かと云ってサディスト全開な女帝さまを想像する事も、私は絶対にしない。何があるかワカラナイ恐怖は、そんなところで妄想力を発揮する。女帝さまには心の中であろうが逆らう真似はすべきで無いのである。あの方、ちょっと潔癖の嫌いがあるので、しかも人の考えを読み取るサトリ染みた妖怪・・・いや怪物・・・もとい、女帝さまなので、その辺りは要注意なのだ。うん。要注意なのですよ。何ですかゾクリとしましたが。
「ごきげんよう。」
「・・・・ごきげんよう。弥也子さま。」
内心冷や汗をダラダラ流しても、薄く微笑む女帝さまに対する私は安定の少し気弱な笑み一択である。地味な一族には少し気弱な表情が似合う。無表情なんて明白な真似はしない。ポーカーフェイスは、弱すぎずけれど脅威には決してならない立場に相応な表情が望ましい。私たちはちょっと弱気な姿勢で、庇護を受けつつ攻撃を避けて、嵐から身を護るのだ。
「何を考えていたのかしらねえ。」
「・・・・。」
うん。知ってた。サトリの・・・女帝さまにはポーカーフェイスなんか利かないよね。傲慢且つ表情に欠ける西園寺静も容易く操っちゃうもんね。アルカイックスマイルの三女帝の一人、涼子さまの感情だって読み取るお方だものね。

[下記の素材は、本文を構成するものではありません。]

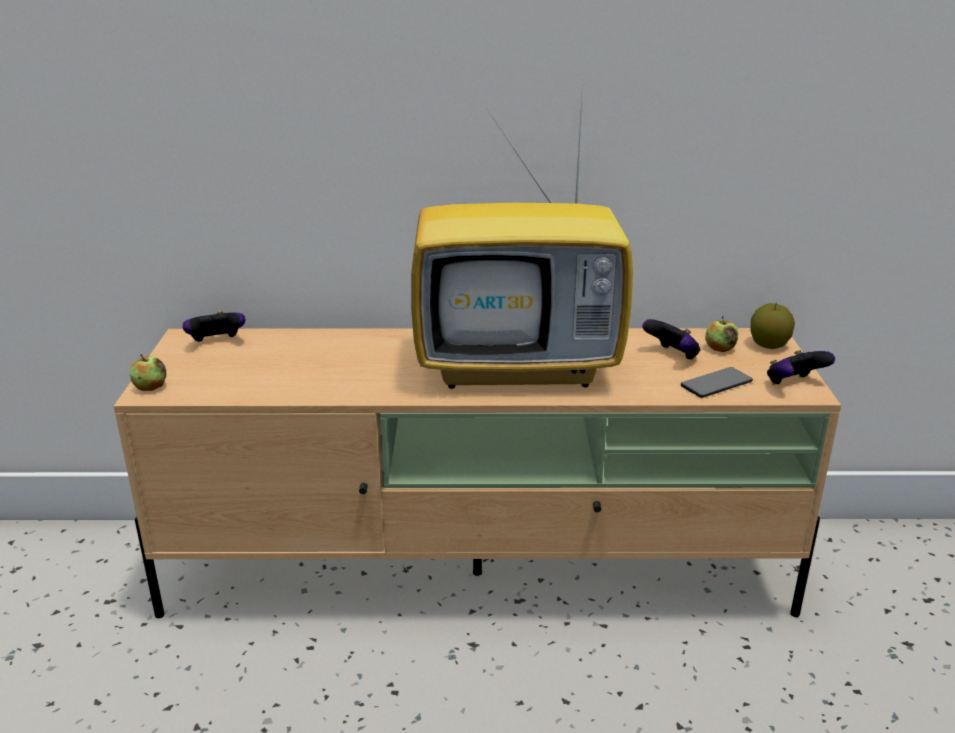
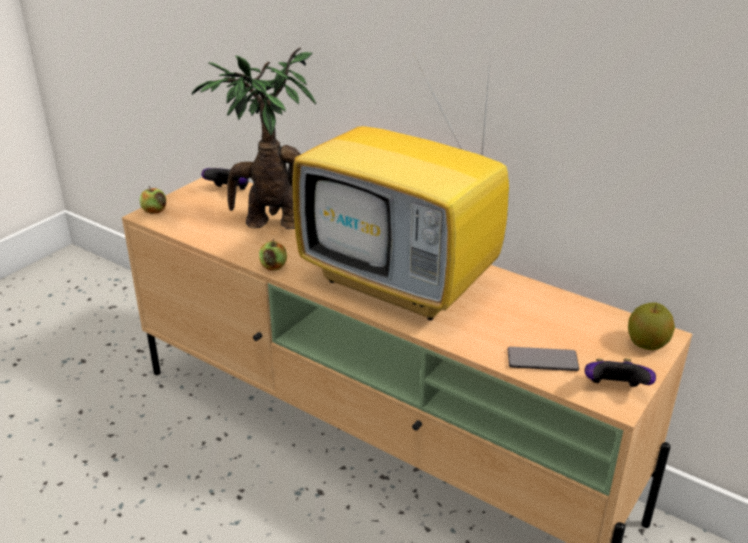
camera: 35 degrees right, 5 degrees up
(305, 357) = (267, 221): none -> potted plant
(672, 356) = (540, 320): game controller -> none
(720, 348) = (594, 330): apple -> apple (273, 267)

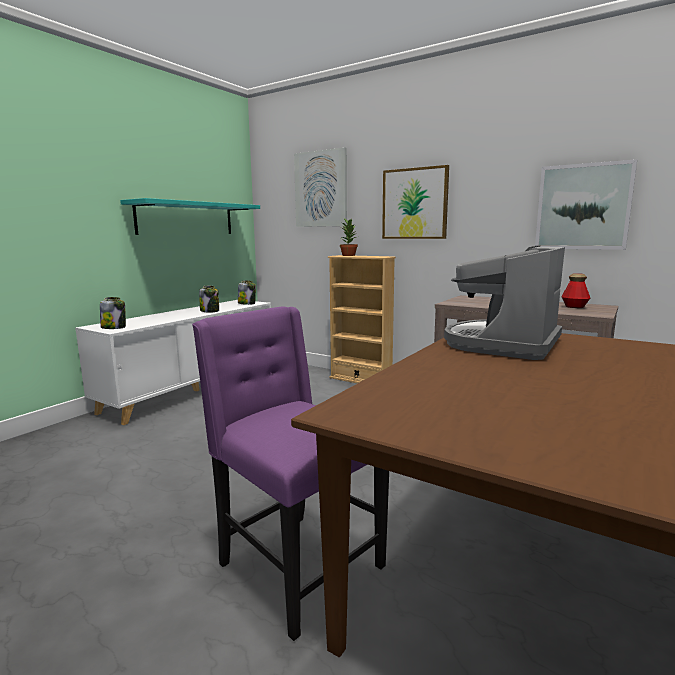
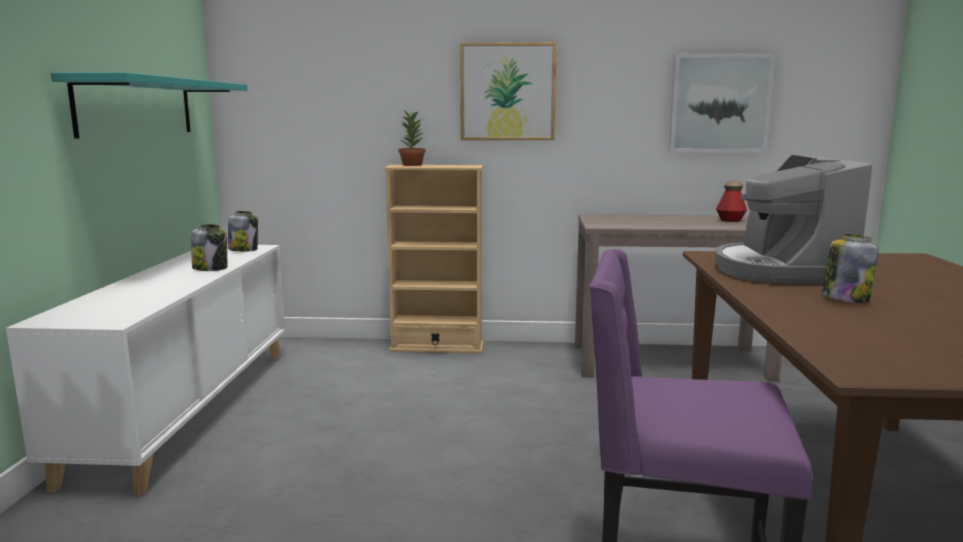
camera: 30 degrees left, 0 degrees up
(114, 327) = (99, 317): jar -> jar (845, 299)
(321, 189) = (350, 63): picture -> none

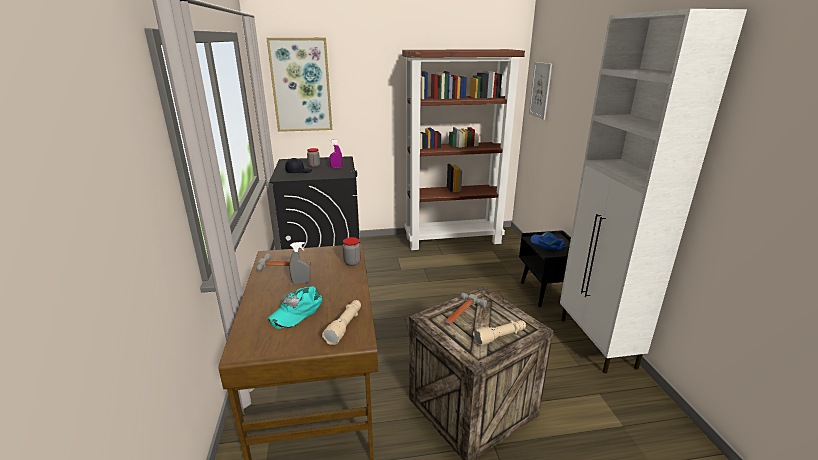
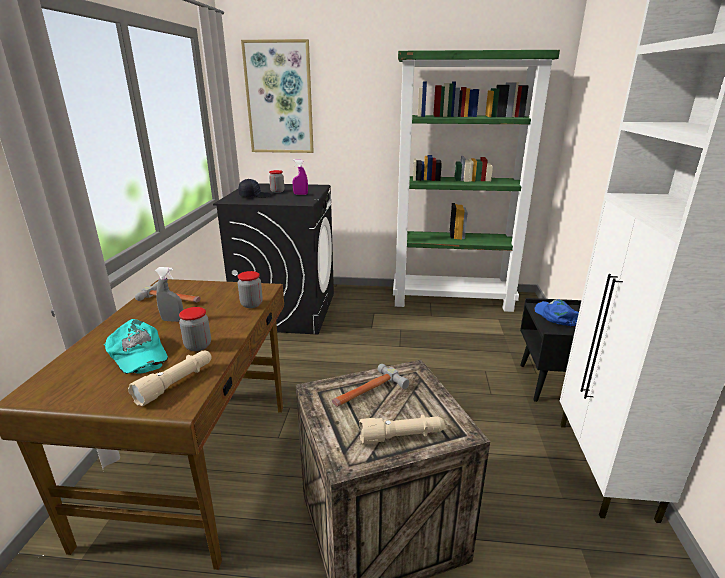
camera: 15 degrees right, 0 degrees up
(296, 311) = (137, 354): turquoise cap -> turquoise cap turned 90 degrees counterclockwise
(338, 298) = (198, 346): none -> jar
(453, 240) = (453, 300): brown bookcase -> green bookcase
(540, 90) = (582, 107): picture -> none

私みたいなモブ女の思考まで読まなくて良いのに。主役は主役同士でやり取りしてれば良いのに。
そうは思うが、まさか口にも出来ないのがモブで気弱な私なのである。
フフ・・・と、何故か愉快そうに女帝さまは天使の笑顔を振り撒かれた。
「本当に、あなたを見てると楽しいわ。」
「・・・・・き・・恐縮です。」
何がどうしてか不明だが、女帝さまは本気で私をお気に召しているらしい。正直に云えば、本っ当に良い迷惑である。物凄くイヤだ。

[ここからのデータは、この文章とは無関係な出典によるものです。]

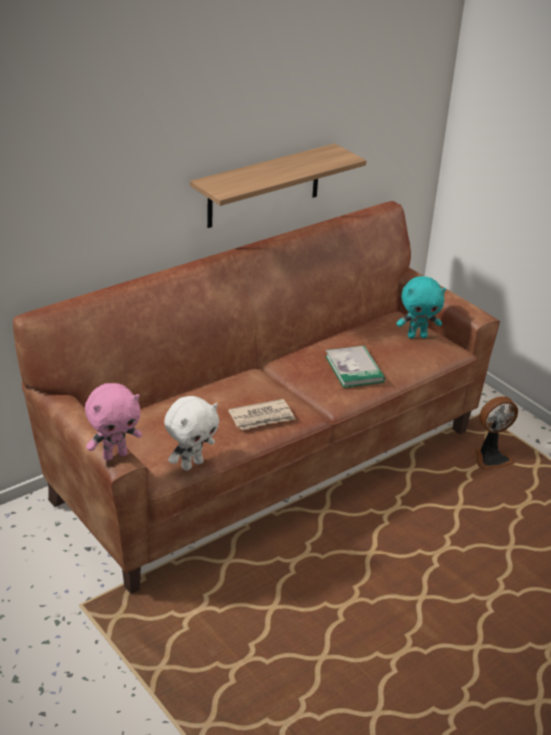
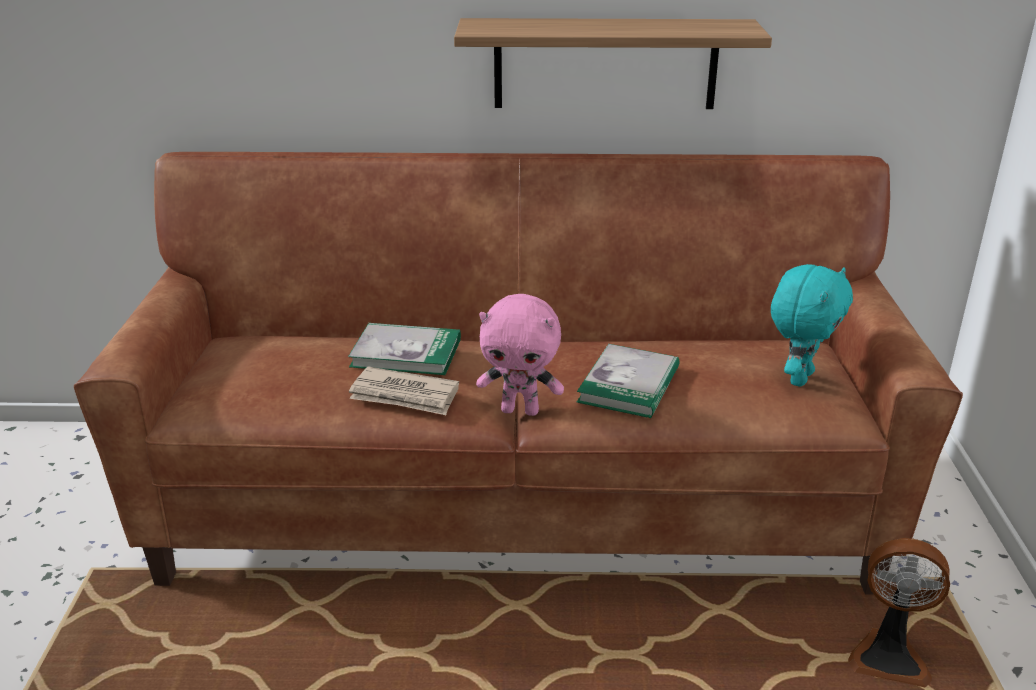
camera: 40 degrees right, 5 degrees down
(115, 455) = (116, 353): pink plush toy -> pink plush toy (520, 410)
(191, 464) = (236, 416): white plush toy -> none
(228, 394) = (406, 353): none -> book
(417, 336) = (799, 377): turquoise plush toy -> turquoise plush toy turned 90 degrees counterclockwise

ズーンと沈む感情を騙し騙し、私は気弱な笑みを浮かべ続ける。
我が一族の諜報力が欲しいんですよね。あげます。あげます。だから、それ以外の事で私に関わらないで戴けませんかね?
眩しい生き物が、最近私の周囲を闊歩している。
筆頭の女帝さまには、私の心の声を聞き入れて下さる様子は一切無かった。